Hacker News new | ask | show | jobs
by wcoenen 25 days ago
The UX problem is elsewhere I think. Many users probably don't realize that the agent's context window is limited, and that clever compaction is happening regularly to make it seem infinite. But that necessarily means the agent has to forget stuff.

As a result, users will keep reusing the same coding or chat session again and again. While it would be better to start fresh for unrelated tasks.

3 comments

I don't believe this is a context problem.

Claude Opus 4.7 has a very large context compared to itself, but IME it is the worst at following instructions, and completely disregards the (small) preferences prompt, even in the first or second message, even if the messages are just a few characters long.

IMO this is entirely a training problem.

Isn't a large context window still a problem though? At the upper bound, the more you put in the more each sentence washes out within that window?
I’m not talking about large amounts of text, I’m talking about a couple sentences back and forth.

It disregards things like “no follow up questions”.

Haiku, for example doesn’t.

This bias is a very human thing, actually now that I think about it. You just disregarded the “even if the messages are just a few characters long”. :)

haha! yes i read too fast but i did read it and i took "message is small" to mean the message you want followed within the large context, not the entire context is just a small message.

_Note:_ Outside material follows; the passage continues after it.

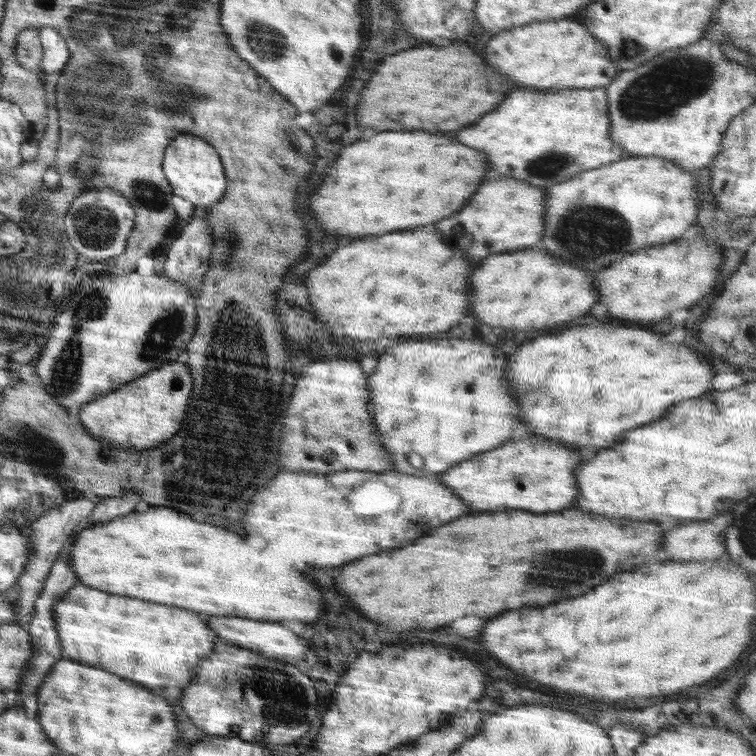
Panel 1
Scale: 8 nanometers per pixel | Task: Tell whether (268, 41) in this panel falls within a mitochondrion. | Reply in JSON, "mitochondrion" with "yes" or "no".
{"mitochondrion":"yes"}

funny though it is a case in point: language is hard. and i get to hide behind being "preoccupied" . i wonder if llms have their own sense of preoccupation hmmm.

It's probably some internal conflict between following the original training and following user prompts.

Also reminds me of the gremlin issue with GPT. An (internal) prompt saying "don't say gremlins" wasn't enough.

Codex compaction is way better imo.

I've had many long-running sessions and it doesn't suffer the same retardation (the act of delaying, slowing down, or hindering progress) that Opus does.

The quality stays consistent and it actually seems to follow the instructions, todos, etc. even after multiple compactions.

if you look at claude code, it now says compaction is happening constantly, which is likely why
If compaction is throwing away crucial prompting instructions even when it's at a 1% of maximum token usage (like my example), then it's a software bug, not an LLM artifact.
Doesn't compaction invalidate token caching, btw?
I don't see how this has anything to do with my message, sorry.
The author of this post and the readers of this thread probably do understand context window limitations, but are frustrated nonetheless.
Well yeah. And there's little more frustrating than someone telling you not be frustrated because "that's just how it works".

We get how it works. It's just irritating.

I think the post author is smarter than that.

I usually work with sessions <300k tokens, Opus 4.7 xhigh, and it simply has holes in it's world model, or some strong conditioning here and there, and it sips through regardless of how strong you will say things and how explicit the rules in system prompt will be.

Even with a fresh session, if you bump into one of these things, it will lead you into circles that will be very hard to break out of. And swearing helps a bit.